### TEXT PROVIDED
It all got very personal. Within a short span of time he had Dylan going from being the most Progressive voice since Christ (a prophet in winkle-picker shoes) to an agent of the oligarchy, a sell-out, a scag junkie, all kinds of horrors. He was a reactionary Pied Piper; leading the children of the 60s away from the barricades and into his own narcotized haze of blissful domesticity (yuck!). An album of lovely, if largely conventional songs, Nashville Skyline, seemed to convince Weberman that he was onto something. He had to nail this fraud down good and proper, so he sounded his own call to action. He formed the DLF (the Dylan Liberation Front), staged demonstrations outside Dylan's Greenwich Village abode, shouted through bull-horns, chanted, demanded negotiation, scared the bejesus out of the neighbors.
Then he started stealing, and analyzing, Dylan's garbage. Through a process he later termed Garbology, he claimed he could derive valuable insight and defining proof for his theses among the discarded cigarette butts, soup cans and Blimpie wrappers Dylan and his family consigned to oblivion. Their waste rendered unto A.J. Weberman his glory, as the national press began to take notice. Of course, they wrote it up as an amusing stunt pulled by some counter-culture fruitcake (these hippies . . . I tellya), but fame is fame, whatever its character. And who can say but that Weberman deserved it, much as he might have made a harassing pain-in-the-ass of himself to his one-time idol. After all, he did inspire the Washington D.C. columnist Jack Anderson to render a Garbological study of his own on the contents of J. Edgar Hoover's trashcan. True, Anderson didn't find very much other than a lot of empty Scotch bottles and Noxzema jars, but at least he proved the FBI Director was mortal (in case anyone was still wondering). If A.J. Weberman's ambitions had been more modest, he could have claimed a similar achievement with like justice.
######
# WORK TO COMPLETE:
1 - What does the abbreviation DLF stand for in the passage on A.J. Weberman?
2 - Rewrite the passage on A.J. Weberman, starting with "It all got very" and going on through "of the neighbors.". Replace "bull-horns" with "megaphones".
### DATASET CONTENT
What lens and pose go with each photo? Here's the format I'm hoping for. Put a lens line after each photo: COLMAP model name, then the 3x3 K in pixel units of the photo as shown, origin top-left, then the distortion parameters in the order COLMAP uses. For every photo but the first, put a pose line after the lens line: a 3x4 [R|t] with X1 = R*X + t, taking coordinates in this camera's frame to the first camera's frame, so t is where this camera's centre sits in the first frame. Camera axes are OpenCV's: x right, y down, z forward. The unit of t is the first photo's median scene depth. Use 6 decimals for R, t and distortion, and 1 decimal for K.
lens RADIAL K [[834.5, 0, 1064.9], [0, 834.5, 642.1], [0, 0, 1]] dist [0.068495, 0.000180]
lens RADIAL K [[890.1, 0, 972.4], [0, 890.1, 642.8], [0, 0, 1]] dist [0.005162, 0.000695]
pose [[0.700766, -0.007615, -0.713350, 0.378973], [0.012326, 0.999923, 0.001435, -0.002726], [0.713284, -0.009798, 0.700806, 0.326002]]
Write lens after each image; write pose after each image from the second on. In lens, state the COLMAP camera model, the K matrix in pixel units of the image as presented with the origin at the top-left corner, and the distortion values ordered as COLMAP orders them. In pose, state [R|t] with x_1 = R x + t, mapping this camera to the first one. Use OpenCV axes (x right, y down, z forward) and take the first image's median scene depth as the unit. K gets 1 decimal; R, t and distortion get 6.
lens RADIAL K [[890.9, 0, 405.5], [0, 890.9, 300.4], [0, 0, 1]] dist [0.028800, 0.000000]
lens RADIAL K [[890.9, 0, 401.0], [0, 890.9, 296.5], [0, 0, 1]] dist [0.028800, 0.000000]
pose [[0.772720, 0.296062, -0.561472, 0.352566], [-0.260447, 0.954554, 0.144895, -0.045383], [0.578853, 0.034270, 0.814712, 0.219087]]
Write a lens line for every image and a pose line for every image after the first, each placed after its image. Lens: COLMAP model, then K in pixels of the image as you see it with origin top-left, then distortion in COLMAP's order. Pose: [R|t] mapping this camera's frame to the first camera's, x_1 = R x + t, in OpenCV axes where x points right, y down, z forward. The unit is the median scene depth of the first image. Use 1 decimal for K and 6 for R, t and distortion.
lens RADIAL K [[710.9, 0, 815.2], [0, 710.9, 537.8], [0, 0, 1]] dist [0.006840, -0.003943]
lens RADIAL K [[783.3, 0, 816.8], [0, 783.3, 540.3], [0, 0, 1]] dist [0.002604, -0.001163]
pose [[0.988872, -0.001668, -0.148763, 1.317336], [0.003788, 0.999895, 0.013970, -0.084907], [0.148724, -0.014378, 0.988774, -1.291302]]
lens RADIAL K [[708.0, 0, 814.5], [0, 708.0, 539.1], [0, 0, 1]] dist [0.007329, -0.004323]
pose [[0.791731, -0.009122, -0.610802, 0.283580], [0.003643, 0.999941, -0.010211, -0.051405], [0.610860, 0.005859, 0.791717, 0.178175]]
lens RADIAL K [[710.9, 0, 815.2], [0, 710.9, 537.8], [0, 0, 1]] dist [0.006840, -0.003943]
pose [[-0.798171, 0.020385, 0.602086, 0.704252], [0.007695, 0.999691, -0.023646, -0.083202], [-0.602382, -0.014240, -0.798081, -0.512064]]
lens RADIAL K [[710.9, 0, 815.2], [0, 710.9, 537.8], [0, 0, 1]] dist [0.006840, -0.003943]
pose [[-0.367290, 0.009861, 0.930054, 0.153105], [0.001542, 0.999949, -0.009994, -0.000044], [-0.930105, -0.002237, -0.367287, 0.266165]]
######
# RESULTS OF THE EXERCISE:
1 - The Dylan Liberation Front.

2 -
It all got very personal. Within a short span of time he had Dylan going from being the most Progressive voice since Christ (a prophet in winkle-picker shoes) to an agent of the oligarchy, a sell-out, a scag junkie, all kinds of horrors. He was a reactionary Pied Piper; leading the children of the 60s away from the barricades and into his own narcotized haze of blissful domesticity (yuck!). An album of lovely, if largely conventional songs, Nashville Skyline, seemed to convince Weberman that he was onto something. He had to nail this fraud down good and proper, so he sounded his own call to action. He formed the DLF (the Dylan Liberation Front), staged demonstrations outside Dylan's Greenwich Village abode, shouted through megaphones, chanted, demanded negotiation, scared the bejesus out of the neighbors.